She married four times. She first married publicity man John McCormick in 1923 and they divorced in 1930. Next was stockbroker Albert B. Scott in 1932 and a divorce followed two years later. Third was Homer Hargrave in 1937. They stayed married until his death in 1964. And finally was Paul Magenot in 1983 and they remained married until Colleen's death.

As I stated above, Colleen loved to furnish dollhouses. Her most famous is the "Enchanted Castle." It contains tiny books with autographs, working water, detailed art, bear skin rug, etc. It is now on display at the Museum of Science and Industry in Chicago, Illinois. She continued to work on it until her death.
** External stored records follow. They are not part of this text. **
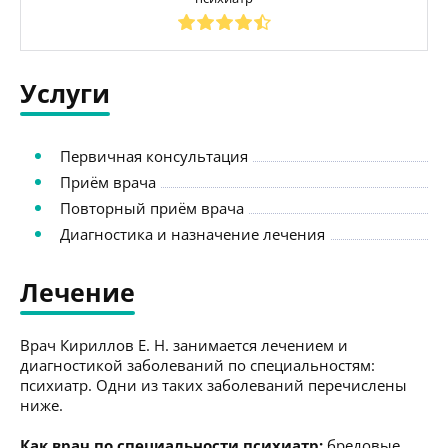
Услуги
Первичная консультация
Приём врача
Повторный приём врача
Диагностика и назначение лечения
Лечение
Врач Кириллов Е. Н. занимается лечением и
диагностикой заболеваний по специальностям:
психиатр. Одни из таких заболеваний перечислены
ниже.
Как врач по специальности психиатр:
бредовые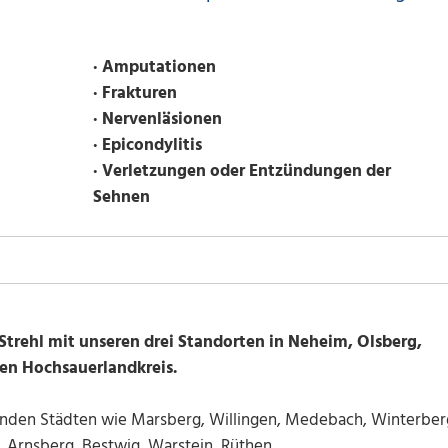
· Amputationen
· Frakturen
· Nervenläsionen
· Epicondylitis
· Verletzungen oder Entzündungen der
Sehnen
trehl mit unseren drei Standorten in Neheim, Olsberg,
en Hochsauerlandkreis.
nden Städten wie Marsberg, Willingen, Medebach, Winterber
 Arnsberg, Bestwig, Warstein, Rüthen...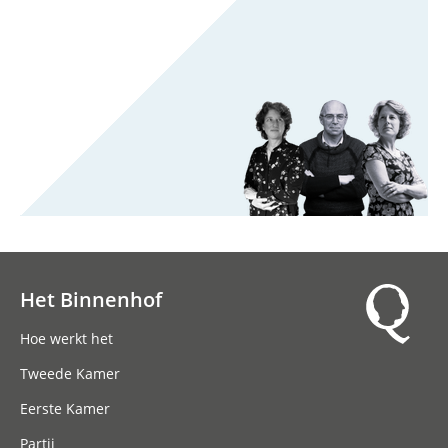
Het Binnenhof
Hoofdnavigatie
Hoe werkt het
Tweede Kamer
Eerste Kamer
Partij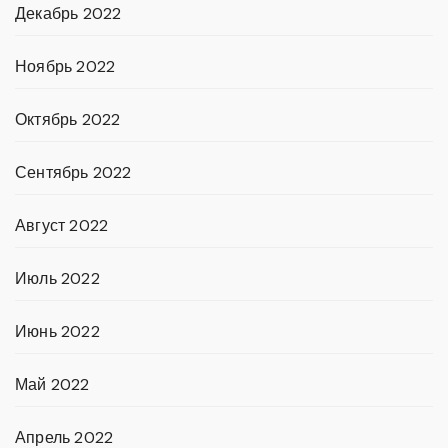
Декабрь 2022
Ноябрь 2022
Октябрь 2022
Сентябрь 2022
Август 2022
Июль 2022
Июнь 2022
Май 2022
Апрель 2022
She had one blue eye and one brown eye.

Colleen donated her copy of her film Flaming Youth to a museum in the 1960s. But they forgot about it and the film eventually deteriorated. So, now there is only reel of the film available.
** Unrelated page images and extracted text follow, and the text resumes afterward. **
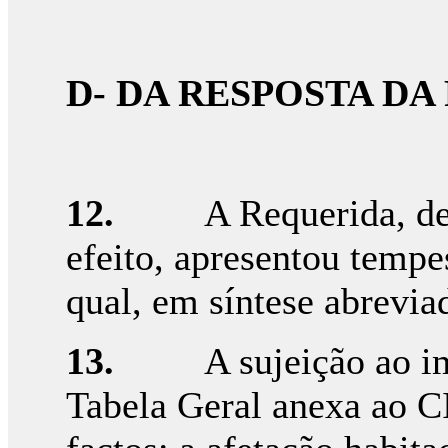
D- DA RESPOSTA D
12.
A Requerida, de
efeito, apresentou tempe
qual, em síntese abrevia
13.
A sujeição ao i
Tabela Geral anexa ao CI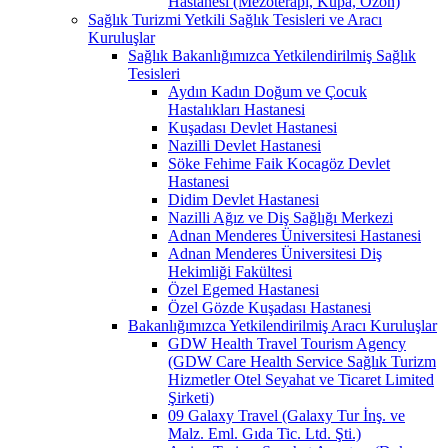
Hastanesi (Mezoterapi, Kupa, Ozon)
Sağlık Turizmi Yetkili Sağlık Tesisleri ve Aracı
Kuruluşlar
Sağlık Bakanlığımızca Yetkilendirilmiş Sağlık
Tesisleri
Aydın Kadın Doğum ve Çocuk
Hastalıkları Hastanesi
Kuşadası Devlet Hastanesi
Nazilli Devlet Hastanesi
Söke Fehime Faik Kocagöz Devlet
Hastanesi
Didim Devlet Hastanesi
Nazilli Ağız ve Diş Sağlığı Merkezi
Adnan Menderes Üniversitesi Hastanesi
Adnan Menderes Üniversitesi Diş
Hekimliği Fakültesi
Özel Egemed Hastanesi
Özel Gözde Kuşadası Hastanesi
Bakanlığımızca Yetkilendirilmiş Aracı Kuruluşlar
GDW Health Travel Tourism Agency
(GDW Care Health Service Sağlık Turizm
Hizmetler Otel Seyahat ve Ticaret Limited
Şirketi)
09 Galaxy Travel (Galaxy Tur İnş. ve
Malz. Eml. Gıda Tic. Ltd. Şti.)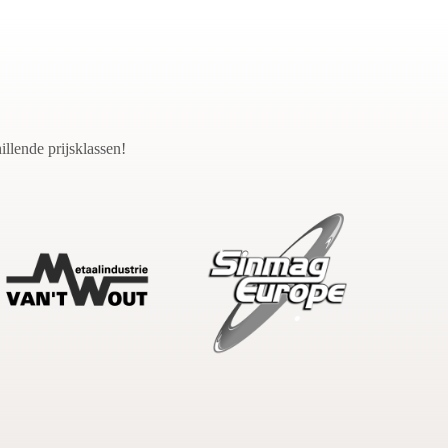
llende prijsklassen!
She discovered Loretta Young. Colleen's first husband, John McCormick, signed a young lady named Gretchen Young to a film contract and Colleen thought she was just adorable. She suggested that Gretchen change her first name to "Loretta" because it was the name of her favorite doll.

"I was the spark that lit up Flaming Youth , Colleen Moore was the torch. What little things we are to to have caused all that trouble." ~ F. Scott Fitzgerald

** 10/23/10 ** In 1920, Colleen it seems also had a fellow actress as a neighbor...Miss Margaret Livingston.